TASK INSTRUCTIONS: Only one stretch of the records below is wanted: the lines from the one holding "right eye: (100, 60)" through the one holding "right back paw: (293, 248)". Return it exactly, both ends included.

(Collected data)
━━━━━━
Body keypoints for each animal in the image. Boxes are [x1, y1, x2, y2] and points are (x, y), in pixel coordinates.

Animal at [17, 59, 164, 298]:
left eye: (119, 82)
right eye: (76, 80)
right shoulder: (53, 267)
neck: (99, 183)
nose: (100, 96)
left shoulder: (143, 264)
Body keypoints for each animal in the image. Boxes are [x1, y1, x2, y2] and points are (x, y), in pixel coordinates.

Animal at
━━━━━━
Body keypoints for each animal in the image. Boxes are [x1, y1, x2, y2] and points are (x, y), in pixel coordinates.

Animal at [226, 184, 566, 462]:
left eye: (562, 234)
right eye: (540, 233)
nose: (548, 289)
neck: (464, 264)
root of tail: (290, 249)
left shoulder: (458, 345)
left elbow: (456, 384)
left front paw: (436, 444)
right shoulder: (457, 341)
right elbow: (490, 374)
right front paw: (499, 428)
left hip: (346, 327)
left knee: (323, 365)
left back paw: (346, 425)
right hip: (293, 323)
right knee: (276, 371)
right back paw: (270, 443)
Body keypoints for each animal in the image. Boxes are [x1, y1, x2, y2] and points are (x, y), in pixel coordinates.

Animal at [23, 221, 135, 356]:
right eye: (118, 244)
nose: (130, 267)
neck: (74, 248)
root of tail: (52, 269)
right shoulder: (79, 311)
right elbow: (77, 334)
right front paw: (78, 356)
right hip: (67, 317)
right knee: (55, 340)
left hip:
━━━━━━
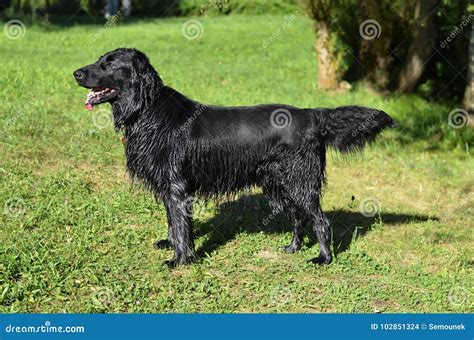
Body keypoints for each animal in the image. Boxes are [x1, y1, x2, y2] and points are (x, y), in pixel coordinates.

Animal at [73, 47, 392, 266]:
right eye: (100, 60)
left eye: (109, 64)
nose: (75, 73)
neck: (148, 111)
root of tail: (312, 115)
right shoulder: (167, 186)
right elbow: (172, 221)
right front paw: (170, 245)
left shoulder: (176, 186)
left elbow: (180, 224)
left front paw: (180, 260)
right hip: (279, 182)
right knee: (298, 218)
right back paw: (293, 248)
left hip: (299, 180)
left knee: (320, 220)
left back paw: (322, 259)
━━━━━━
SOLUTION FOR THIS TASK:
right eye: (100, 60)
left eye: (109, 64)
nose: (75, 73)
neck: (148, 111)
root of tail: (312, 115)
right shoulder: (167, 186)
right elbow: (172, 221)
right front paw: (170, 245)
left shoulder: (176, 186)
left elbow: (180, 224)
left front paw: (180, 260)
right hip: (279, 182)
right knee: (298, 218)
right back paw: (293, 248)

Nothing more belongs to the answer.